The Overdraft Protection Act would cap the frequency of overdraft fees and one per month, up to six per year, and would require that these fees be “reasonable and proportional” to the amount an account has been overdrafted, as consumers often complain about being hit with a $35 fee for overdrafting only a few cents.
The act would also stop banks from charging a fee if the overdraft results from a hold placed on an account that exceeds the amount of the transaction. We’ve heard of several instances, especially at gas stations, where a merchant automatically puts a 3-figure hold on a customer’s debit card, regardless of how much they intend to spend at the pump.
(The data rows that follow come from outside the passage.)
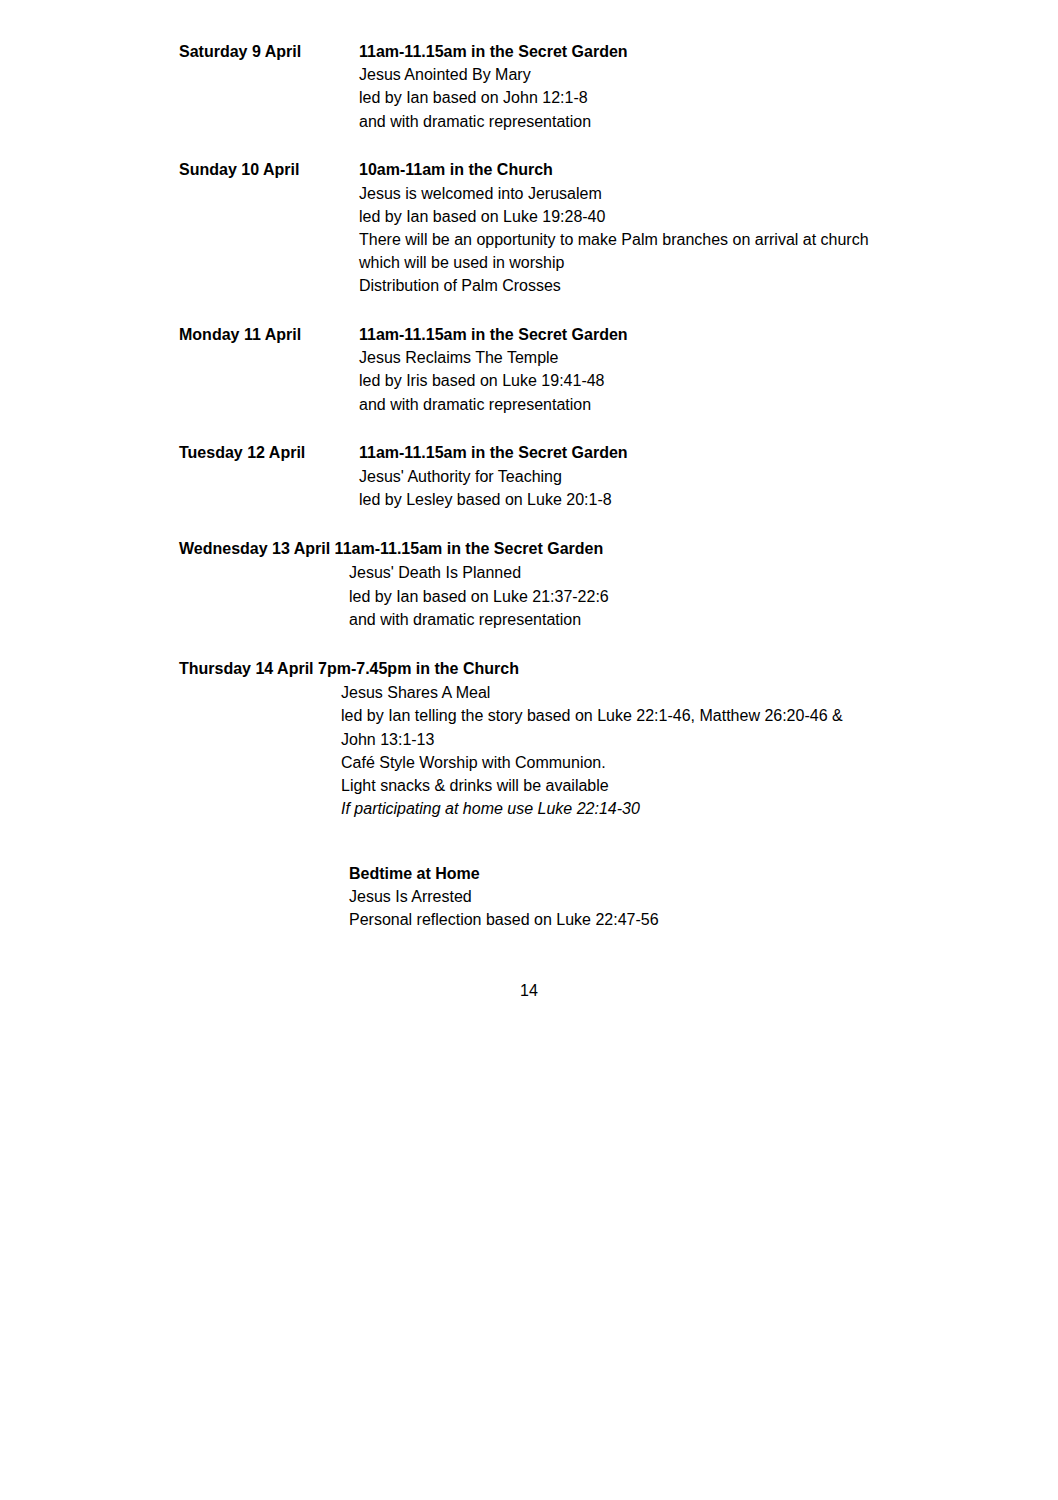Saturday 9 April
11am-11.15am in the Secret Garden
Jesus Anointed By Mary
led by Ian based on John 12:1-8
and with dramatic representation
Sunday 10 April
10am-11am in the Church
Jesus is welcomed into Jerusalem
led by Ian based on Luke 19:28-40
There will be an opportunity to make Palm branches on arrival at church which will be used in worship
Distribution of Palm Crosses
Monday 11 April
11am-11.15am in the Secret Garden
Jesus Reclaims The Temple
led by Iris based on Luke 19:41-48
and with dramatic representation
Tuesday 12 April
11am-11.15am in the Secret Garden
Jesus' Authority for Teaching
led by Lesley based on Luke 20:1-8
Wednesday 13 April 11am-11.15am in the Secret Garden
Jesus' Death Is Planned
led by Ian based on Luke 21:37-22:6
and with dramatic representation
Thursday 14 April 7pm-7.45pm in the Church
Jesus Shares A Meal
led by Ian telling the story based on Luke 22:1-46, Matthew 26:20-46 & John 13:1-13
Café Style Worship with Communion.
Light snacks & drinks will be available
If participating at home use Luke 22:14-30
Bedtime at Home
Jesus Is Arrested
Personal reflection based on Luke 22:47-56
14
Perhaps most importantly, the act would stop the practice of processing transactions in an order that is most likely to maximize overdraft fees. Say, for example, that a customer has $99 in his account and there are four pending purchases, one for $100 and three for $33 each. If all these purchases are processed, the customer is going to overdraft regardless. But if the bank processed the three $33 purchases and then the $100 item, the customer is only charged a single overdraft fee. But if the bank processes the $100 charge first, each of those $33 purchases will likely be hit with a separate fee. So even though the customer has spent the same amount of money, the bank has made significantly more for itself by processing the more expensive purchase first.
“It’s very clear that banks are gouging customers with incredibly high and outrageous overdraft fees that are not related to their cost,” said Ed Mierzwinski, consumer program director at U.S. Public Interest Research Group tells Herb Weisbaum. “The idea of a $35 fee for the privilege of overdrawing your account is good for the banks, but not for the consumer.”
Meanwhile, the American Bankers Association says such legislation is unnecessary.
“History has shown that when the government intervenes in how private markets price their services, there are unintended consequences that usually are adverse to consumers,” said Nessa Feddis, senior counsel at the ABA.
Of course, given the influence of banks on the lawmaking process, and the general difficulty any new legislation has of being enacted, this bill has a snowball’s chance in Hades of getting out of committee… but it’s good to see people try anyway.